The UN has appointed a five-member ad hoc conciliatory committee to arbitrate Palestinian Authority charges that Israel committed acts of apartheid in the West Bank, east Jerusalem and Gaza.
It’s the latest step in a procedure that began in 2018 when the PA filed a charge of apartheid with the 18-member professional UN body known as the UN Committee on the Elimination of Racial Discrimination.
Both Israel and the PA are signatories to the convention, which allows CERD to monitor their compliance with human rights and allows each to set in motion an investigation against the other.
In 2018, the PA complained that Israel was not in compliance with Articles 2, 3 and 5 of the convention.
Article 3 binds signatories to “condemn racial segregation and apartheid and undertake to prevent, prohibit and eradicate all practices of this nature in territories under their jurisdiction.”
The five-member committee will be composed of Verene Sheperd, Gün Kut, Pansy Tlakula, Chinsung Chung and Michał Balcerzak.
The committee was formed prior to the opening later this month of the United Nations Human Rights Council’s 49th session.
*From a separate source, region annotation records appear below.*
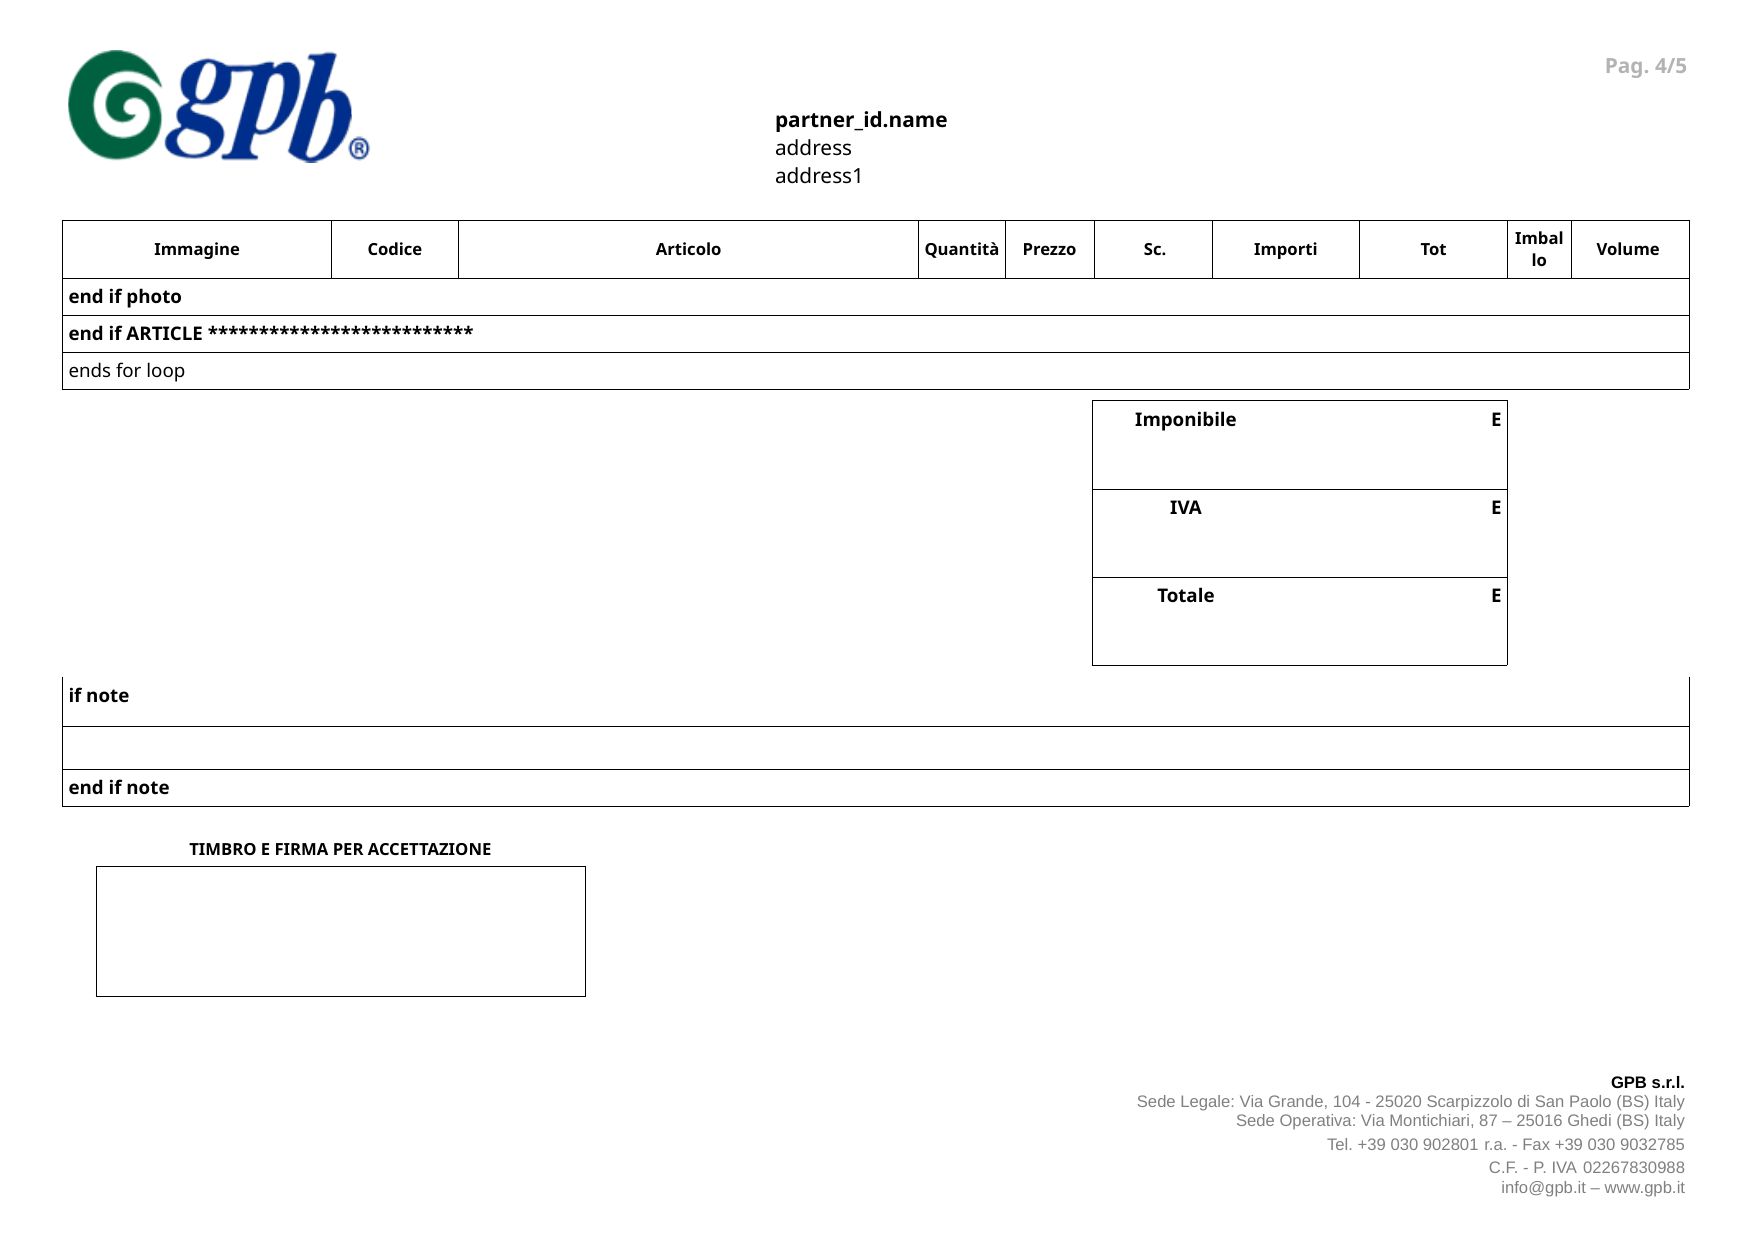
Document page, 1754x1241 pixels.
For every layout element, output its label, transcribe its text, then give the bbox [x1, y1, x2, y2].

table_header Imponibile [1093, 401, 1279, 488]
picture [68, 50, 374, 163]
table_cell ends for loop [63, 353, 1689, 389]
table_header Articolo [459, 221, 918, 277]
table_cell end if photo [63, 279, 1689, 314]
table_header Prezzo [1006, 221, 1094, 277]
table_cell [63, 395, 1689, 671]
table_header Sc. [1095, 221, 1212, 277]
table_header TIMBRO E FIRMA PER ACCETTAZIONE [96, 832, 585, 866]
table_header Importi [1213, 221, 1359, 277]
table_cell E <formatLang(o.amount_tax)> [1280, 490, 1507, 577]
table_cell <o.note> [63, 727, 1689, 769]
table_cell IVA [1093, 490, 1279, 577]
table_header Imballo [1508, 221, 1571, 277]
table_header Tot [1360, 221, 1507, 277]
table_cell if note [63, 677, 1689, 726]
table_header Volume [1572, 221, 1689, 277]
table_cell [63, 671, 1689, 677]
table_header Codice [332, 221, 458, 277]
table_cell [97, 867, 585, 996]
table_header E <formatLang(o.amount_untaxed)> [1280, 401, 1507, 488]
table_cell E <formatLang(o.amount_total)> [1280, 578, 1507, 665]
table_cell end if note [63, 770, 1689, 806]
table_cell Totale [1093, 578, 1279, 665]
table_cell [63, 390, 1689, 394]
table_cell end if ARTICLE ************************** [63, 316, 1689, 352]
table_header Quantità [919, 221, 1005, 277]
table_header Immagine [63, 221, 331, 277]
It’s expected that special rapporteur on the situation of human rights in the Palestinian territories Michael Lynk will file a report to the UNHRC, which will accuse it of executing the crime of apartheid.
The three-member Commission of Inquiry, tasked with an open-ended probe into Israeli war crimes, is also expected to tackle the claims of apartheid when it produces its first report for the council’s 50th session.
On Thursday, a consortium of Palestinian non-governmental groups filed a report to the Committee on the International Covenant on Civil and Political Rights, which also charged that Israel is guilty of apartheid.